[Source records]
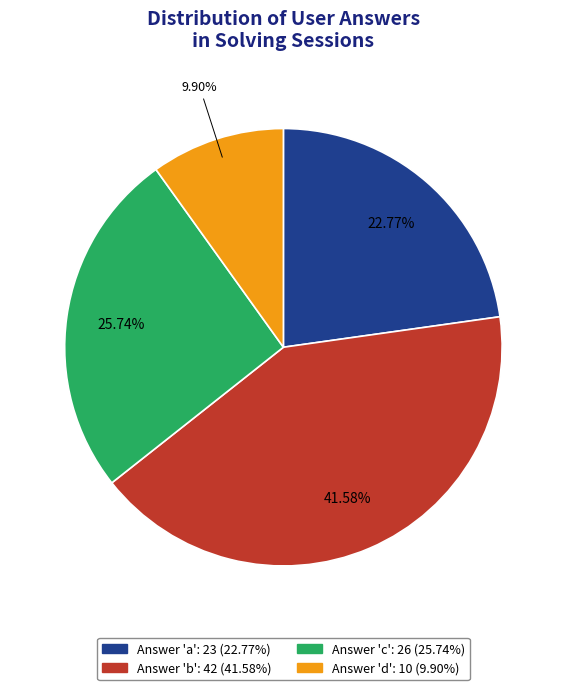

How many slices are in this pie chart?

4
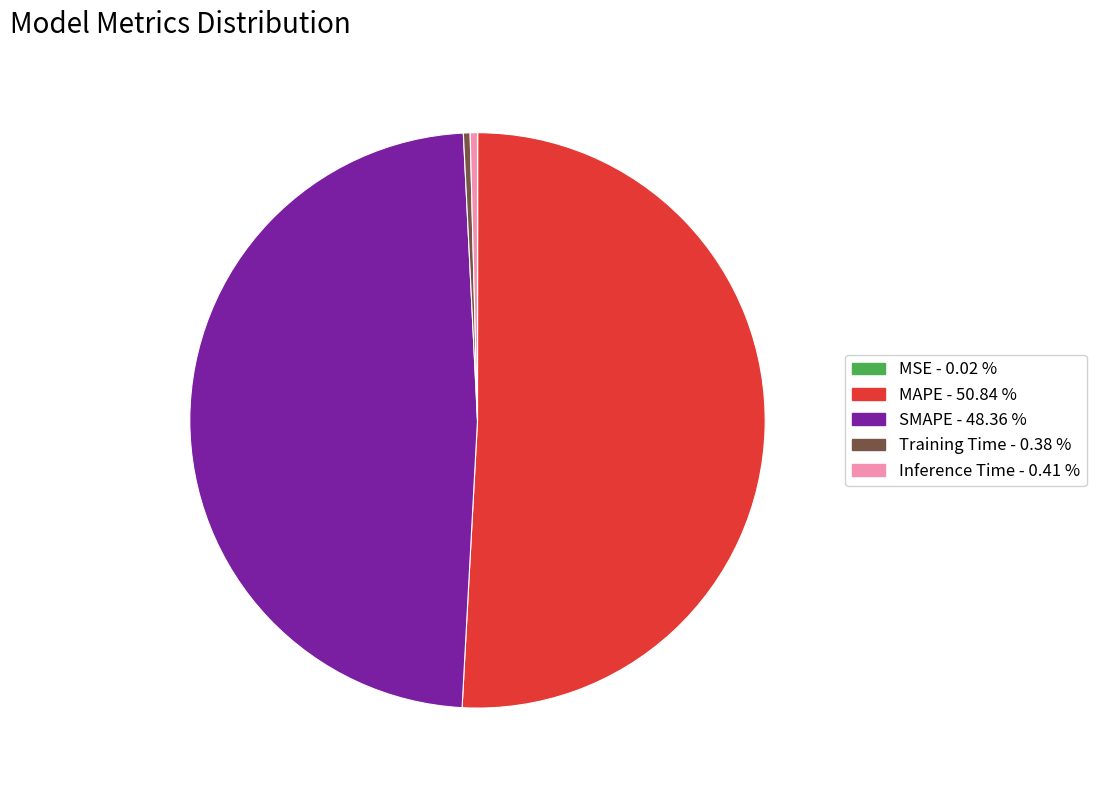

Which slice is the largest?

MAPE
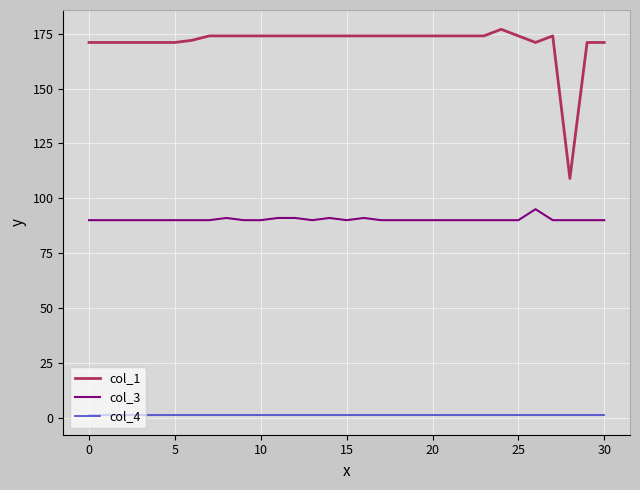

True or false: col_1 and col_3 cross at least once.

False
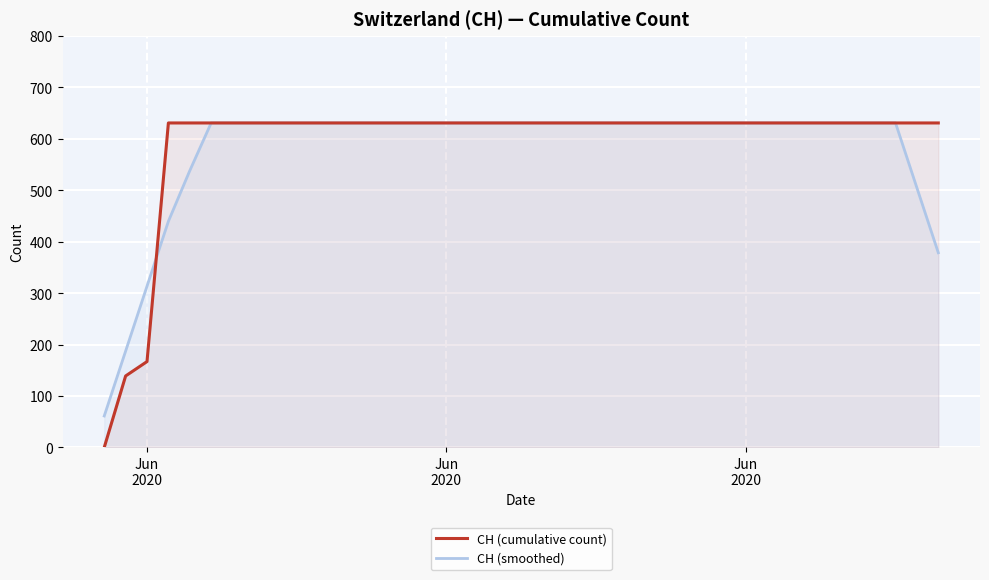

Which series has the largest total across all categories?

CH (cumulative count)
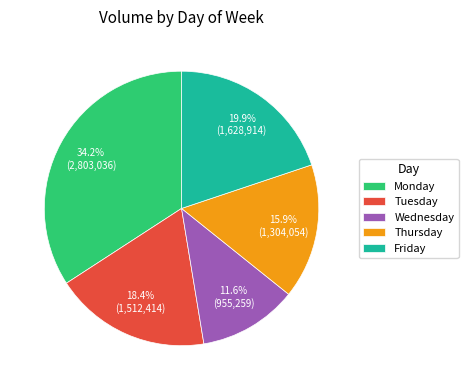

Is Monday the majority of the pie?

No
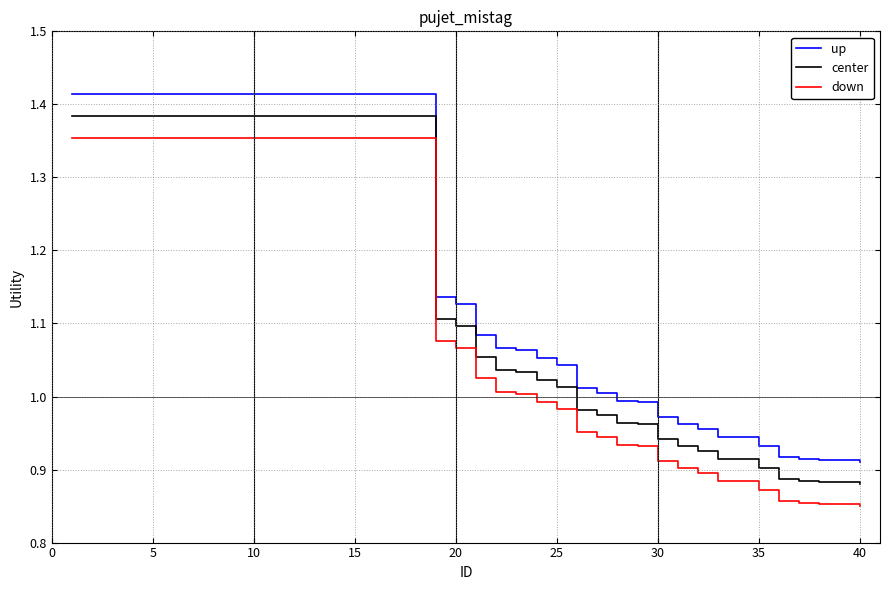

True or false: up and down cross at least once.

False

--- PROBLEM TO WORK ON ---
Switch "at least once" to "one or more times" in the lines starting at the one that contains "True or false: col_1" and running through the last line, changing nothing else. Return only those lines, with the pictures left out.

--- SOLUTION ---
True or false: col_1 and col_3 cross one or more times.

False

Which series has the largest total across all categories?

CH (cumulative count)

Is Monday the majority of the pie?

No

True or false: up and down cross one or more times.

False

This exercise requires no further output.